Americans tend to think of Canadians, when we think of them at all, as mild-mannered, agreeable, and nicer versions of ourselves.
But over the last several years we have seen Canada’s Prime Minister, Justin Trudeau, crack down harshly on his fellow citizens. In January 2022, Trudeau froze bank accounts of people who had donated money to protesting truckers, who he compared to Nazis. A Canadian military-funded think tank accused critics of the war in Ukraine of spreading “Russian disinformation.” And now Trudeau’s Liberal Party is pushing legislation that would give the government greater power over social media companies.
Because Canada has fewer people than California, and is hardly a player on the world stage, it’s tempting to ignore what is happening there. But we should pay attention because what’s happening in Canada is part of a broader crackdown in the West against free speech, and it may be a testing ground for policies likely to be implemented in the U.S. Indeed, just last week we saw California embrace the creation of blacklists of people accused of “hate incidents.”

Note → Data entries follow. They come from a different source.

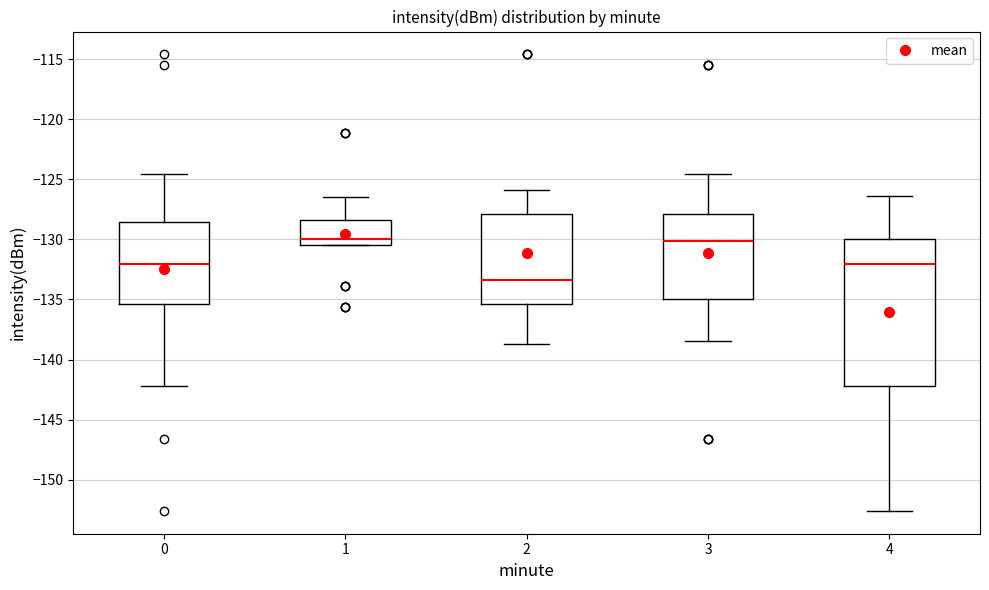

Reading left to right, read every box against the y-axis: the position of its median line, the range the box covers, and the ends of its whiskers. The values are not printed on the chart, so give them approximately, as read against the axis.

0: median -132.0, box -135.5 to -128.5, whiskers -142.0 to -124.5
1: median -130.0, box -130.5 to -128.5, whiskers -130.5 to -126.5
2: median -133.5, box -135.5 to -128.0, whiskers -138.5 to -126.0
3: median -130.0, box -135.0 to -128.0, whiskers -138.5 to -124.5
4: median -132.0, box -142.0 to -130.0, whiskers -152.5 to -126.5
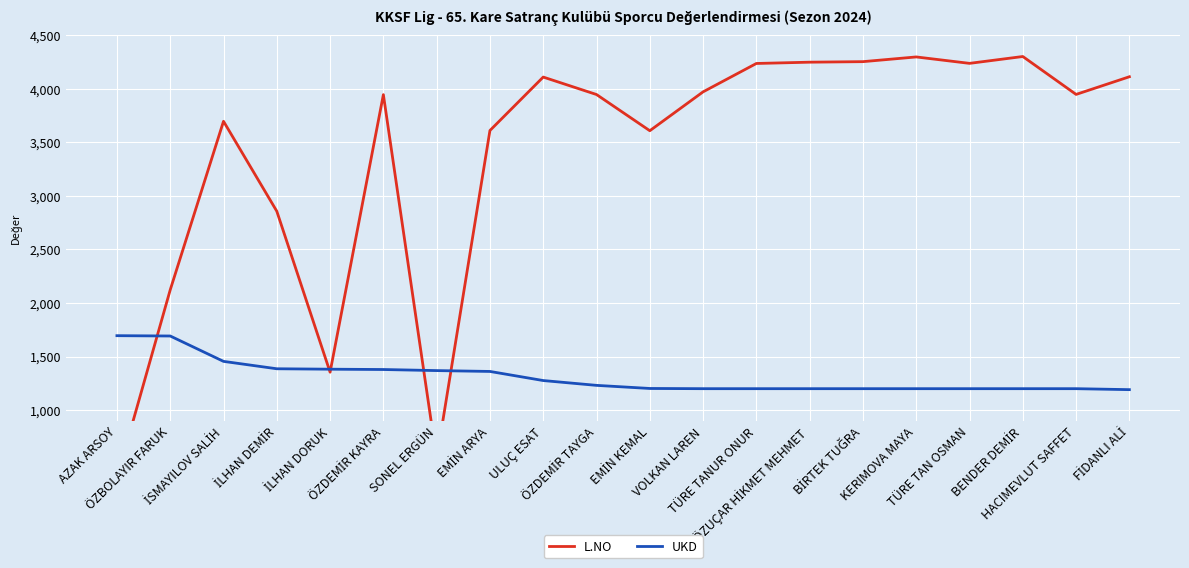

What is the average value of the UKD series?

1311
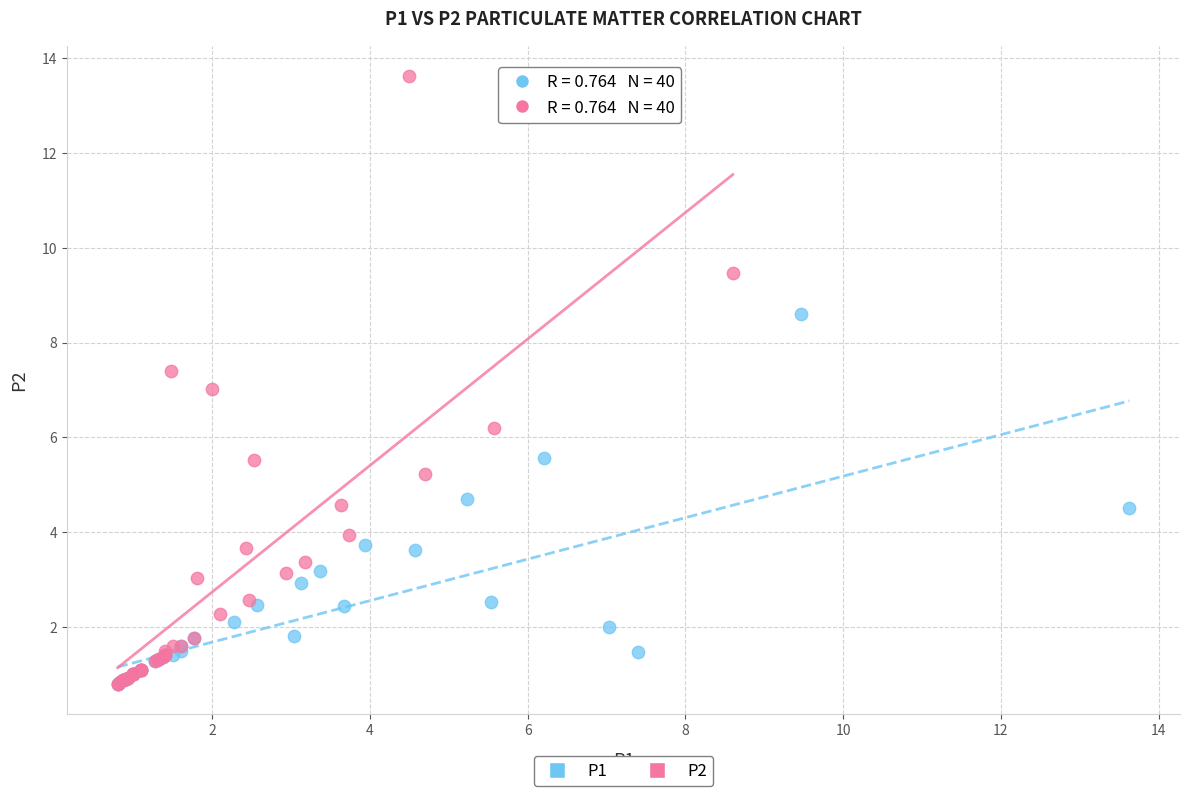

Which series has the widest spread of Y values?

P2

Nobody has done a better job of covering Canada’s descent into Woke totalitarianism than Rupa Subramanya, a correspondent for Bari Weiss’s The Free Press, who we interviewed for this week’s podcast. Subramanya was the first reporter to debunk at length Trudeau’s unconscionable smear of Canadian truckers as Nazis. She wrote about Trudeau’s attack on freedom of expression online. And last week The Free Press published a shocking report by Subramanya on how Canada is reducing sentences for convicted criminals simply because of the color of their skin, even when the criminals themselves say racism had nothing to do with their crimes.
Canada thus raises the question of how kindness, agreeableness, and liberalism become their opposite.